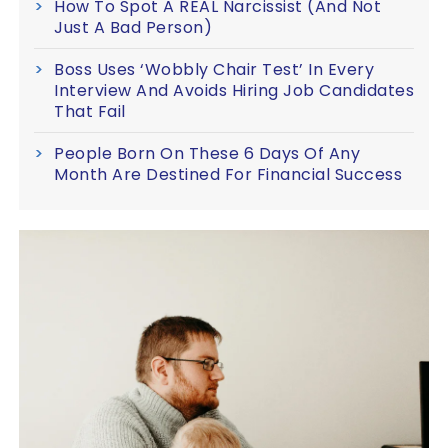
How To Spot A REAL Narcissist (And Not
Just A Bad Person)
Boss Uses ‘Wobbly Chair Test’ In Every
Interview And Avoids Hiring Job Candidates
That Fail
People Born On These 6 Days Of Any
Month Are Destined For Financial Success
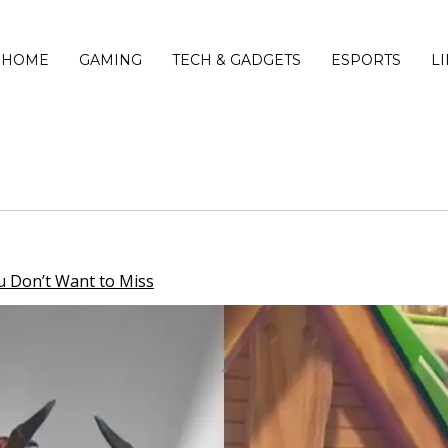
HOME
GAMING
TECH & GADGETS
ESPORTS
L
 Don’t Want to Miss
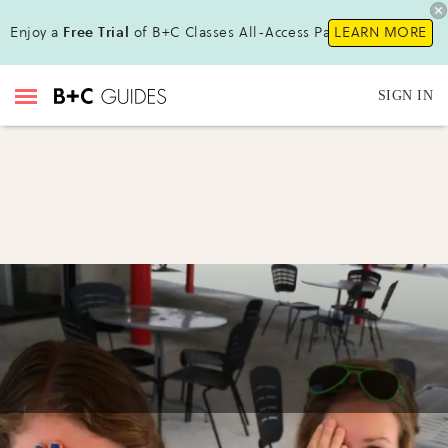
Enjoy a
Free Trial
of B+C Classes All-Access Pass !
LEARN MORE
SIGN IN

## REQUIRED WORK:
Count the lines of the material that contain the word "Success" and give only the number.

## WRITTEN RESPONSE:
1